Of course, teachers of all disciplines face daunting challenges and choose to persevere for the good of their students. Still, ours is a unique culture, in part because of our daily exposure to intense hostility and violent acting-out. We have to develop a mindset that "welcomes" rather than shies away from negative behavior. As a former colleague often reminded me, if we don't see the behavior, we can't address it. We meet the learning and behavior problems head on, with an eye toward academic progress and social skills improvement. A cycle of positive change begins as students respond to our expert behavior management and therapeutic teaching strategies. Then, as students begin to develop strategies for handling their often-overwhelming feelings, their availability for learning is increased. As classroom behavior improves, specific social skills instruction focuses on areas of need, including relationships with peers and adults. This cycle continues, a complex set of higher expectations balanced against students' particular emotional/behavioral needs.

It comes down to solving the puzzle: what are the obstacles to learning faced by my students, and how can I help them overcome? Succinctly, in the words of English author Margaret Drabble: "When nothing is sure, everything is possible."

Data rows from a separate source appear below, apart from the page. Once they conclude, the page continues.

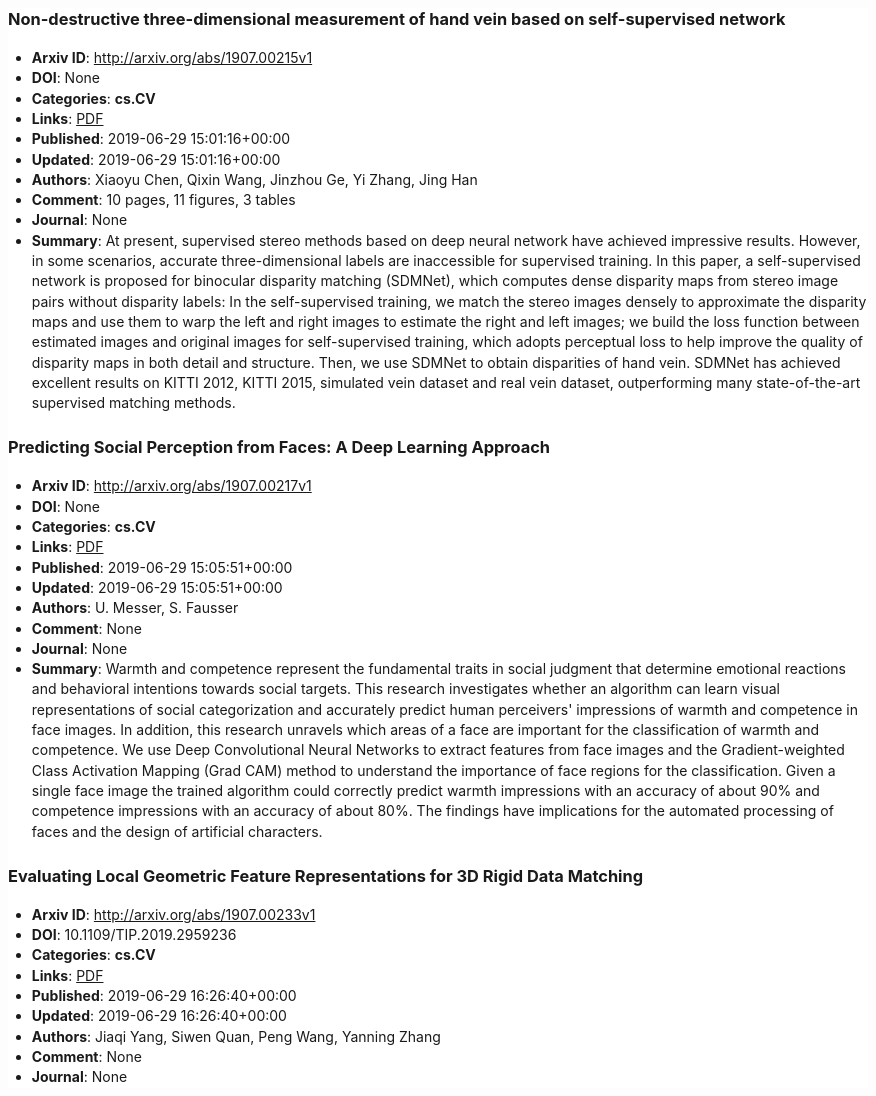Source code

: 

### Non-destructive three-dimensional measurement of hand vein based on self-supervised network
- **Arxiv ID**: http://arxiv.org/abs/1907.00215v1
- **DOI**: None
- **Categories**: **cs.CV**
- **Links**: [PDF](http://arxiv.org/pdf/1907.00215v1)
- **Published**: 2019-06-29 15:01:16+00:00
- **Updated**: 2019-06-29 15:01:16+00:00
- **Authors**: Xiaoyu Chen, Qixin Wang, Jinzhou Ge, Yi Zhang, Jing Han
- **Comment**: 10 pages, 11 figures, 3 tables
- **Journal**: None
- **Summary**: At present, supervised stereo methods based on deep neural network have achieved impressive results. However, in some scenarios, accurate three-dimensional labels are inaccessible for supervised training. In this paper, a self-supervised network is proposed for binocular disparity matching (SDMNet), which computes dense disparity maps from stereo image pairs without disparity labels: In the self-supervised training, we match the stereo images densely to approximate the disparity maps and use them to warp the left and right images to estimate the right and left images; we build the loss function between estimated images and original images for self-supervised training, which adopts perceptual loss to help improve the quality of disparity maps in both detail and structure. Then, we use SDMNet to obtain disparities of hand vein. SDMNet has achieved excellent results on KITTI 2012, KITTI 2015, simulated vein dataset and real vein dataset, outperforming many state-of-the-art supervised matching methods.



### Predicting Social Perception from Faces: A Deep Learning Approach
- **Arxiv ID**: http://arxiv.org/abs/1907.00217v1
- **DOI**: None
- **Categories**: **cs.CV**
- **Links**: [PDF](http://arxiv.org/pdf/1907.00217v1)
- **Published**: 2019-06-29 15:05:51+00:00
- **Updated**: 2019-06-29 15:05:51+00:00
- **Authors**: U. Messer, S. Fausser
- **Comment**: None
- **Journal**: None
- **Summary**: Warmth and competence represent the fundamental traits in social judgment that determine emotional reactions and behavioral intentions towards social targets. This research investigates whether an algorithm can learn visual representations of social categorization and accurately predict human perceivers' impressions of warmth and competence in face images. In addition, this research unravels which areas of a face are important for the classification of warmth and competence. We use Deep Convolutional Neural Networks to extract features from face images and the Gradient-weighted Class Activation Mapping (Grad CAM) method to understand the importance of face regions for the classification. Given a single face image the trained algorithm could correctly predict warmth impressions with an accuracy of about 90% and competence impressions with an accuracy of about 80%. The findings have implications for the automated processing of faces and the design of artificial characters.



### Evaluating Local Geometric Feature Representations for 3D Rigid Data Matching
- **Arxiv ID**: http://arxiv.org/abs/1907.00233v1
- **DOI**: 10.1109/TIP.2019.2959236
- **Categories**: **cs.CV**
- **Links**: [PDF](http://arxiv.org/pdf/1907.00233v1)
- **Published**: 2019-06-29 16:26:40+00:00
- **Updated**: 2019-06-29 16:26:40+00:00
- **Authors**: Jiaqi Yang, Siwen Quan, Peng Wang, Yanning Zhang
- **Comment**: None
- **Journal**: None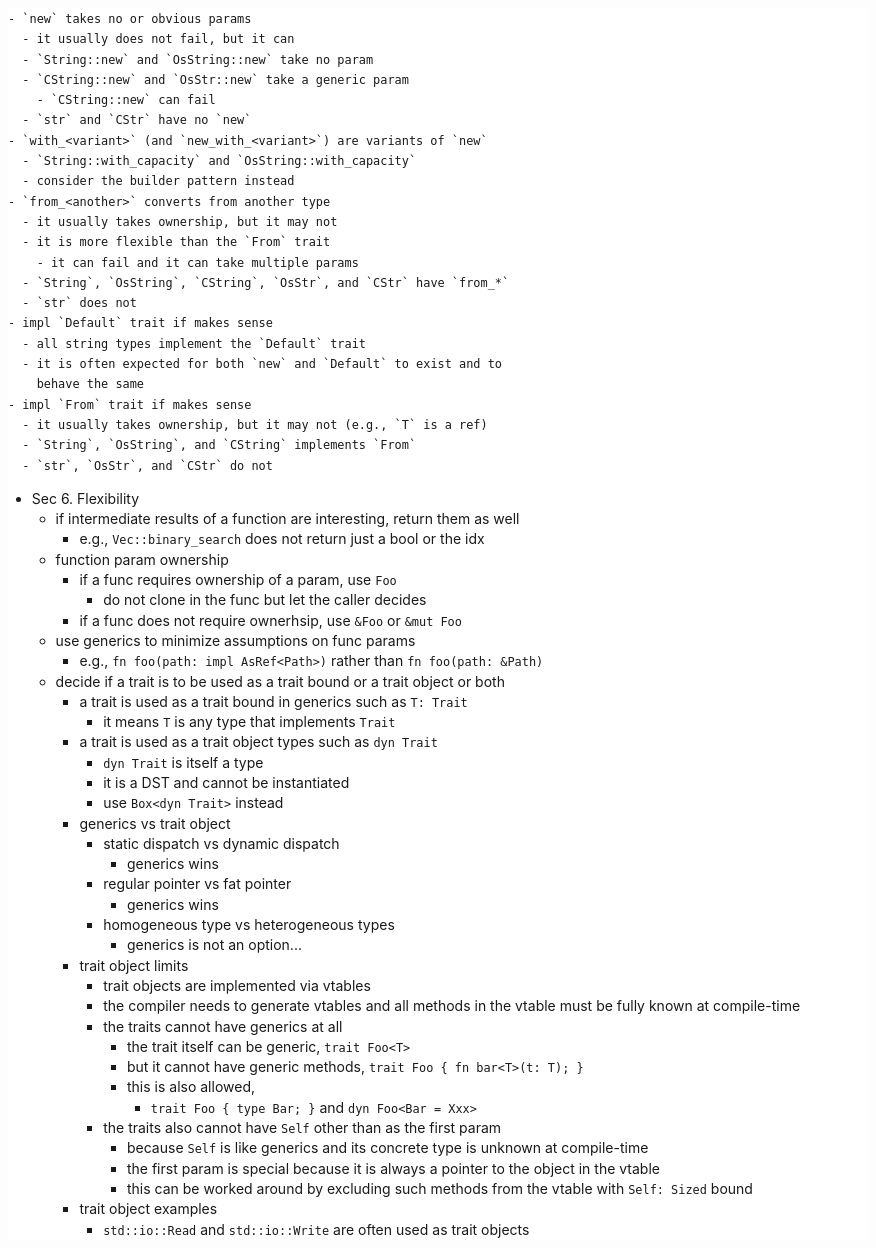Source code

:     - `new` takes no or obvious params
      - it usually does not fail, but it can
      - `String::new` and `OsString::new` take no param
      - `CString::new` and `OsStr::new` take a generic param
        - `CString::new` can fail
      - `str` and `CStr` have no `new`
    - `with_<variant>` (and `new_with_<variant>`) are variants of `new`
      - `String::with_capacity` and `OsString::with_capacity`
      - consider the builder pattern instead
    - `from_<another>` converts from another type
      - it usually takes ownership, but it may not
      - it is more flexible than the `From` trait
        - it can fail and it can take multiple params
      - `String`, `OsString`, `CString`, `OsStr`, and `CStr` have `from_*`
      - `str` does not
    - impl `Default` trait if makes sense
      - all string types implement the `Default` trait
      - it is often expected for both `new` and `Default` to exist and to
        behave the same
    - impl `From` trait if makes sense
      - it usually takes ownership, but it may not (e.g., `T` is a ref)
      - `String`, `OsString`, and `CString` implements `From`
      - `str`, `OsStr`, and `CStr` do not
- Sec 6. Flexibility
  - if intermediate results of a function are interesting, return them as well
    - e.g., `Vec::binary_search` does not return just a bool or the idx
  - function param ownership
    - if a func requires ownership of a param, use `Foo`
      - do not clone in the func but let the caller decides
    - if a func does not require ownerhsip, use `&Foo` or `&mut Foo`
  - use generics to minimize assumptions on func params
    - e.g., `fn foo(path: impl AsRef<Path>)` rather than `fn foo(path: &Path)`
  - decide if a trait is to be used as a trait bound or a trait object or both
    - a trait is used as a trait bound in generics such as `T: Trait`
      - it means `T` is any type that implements `Trait`
    - a trait is used as a trait object types such as `dyn Trait`
      - `dyn Trait` is itself a type
      - it is a DST and cannot be instantiated
      - use `Box<dyn Trait>` instead
    - generics vs trait object
      - static dispatch vs dynamic dispatch
        - generics wins
      - regular pointer vs fat pointer
        - generics wins
      - homogeneous type vs heterogeneous types
        - generics is not an option...
    - trait object limits
      - trait objects are implemented via vtables
      - the compiler needs to generate vtables and all methods in the vtable
        must be fully known at compile-time
      - the traits cannot have generics at all
        - the trait itself can be generic, `trait Foo<T>`
        - but it cannot have generic methods, `trait Foo { fn bar<T>(t: T); }`
        - this is also allowed,
          - `trait Foo { type Bar; }` and `dyn Foo<Bar = Xxx>`
      - the traits also cannot have `Self` other than as the first param
        - because `Self` is like generics and its concrete type is unknown at
          compile-time
        - the first param is special because it is always a pointer to the
          object in the vtable
        - this can be worked around by excluding such methods from the vtable
          with `Self: Sized` bound
    - trait object examples
      - `std::io::Read` and `std::io::Write` are often used as trait objects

In an effort to support new ED teachers, I created this list of important goals for surviving the negativity that leads to teacher burnout.

  1. Keep a cool head when students are in crisis.
  2. Develop a thick skin so insults and sassy talk aren't personally devastating.
  3. Think on your feet: be ready for anything that is thrown your way (sometimes literally!).
  4. Weed through the advice and suggestions of colleagues to find what works for you.
  5. Unwind and untangle your mind and soul at days' end.
  6. Remember the adage "Everyone Makes Mistakes".
  7. Forgive yourself when you make mistakes.
  8. Remember that the pain a child creates is never more than the pain they are feeling.
  9. Keep asking for help.
  10. Listen…really listen to your students.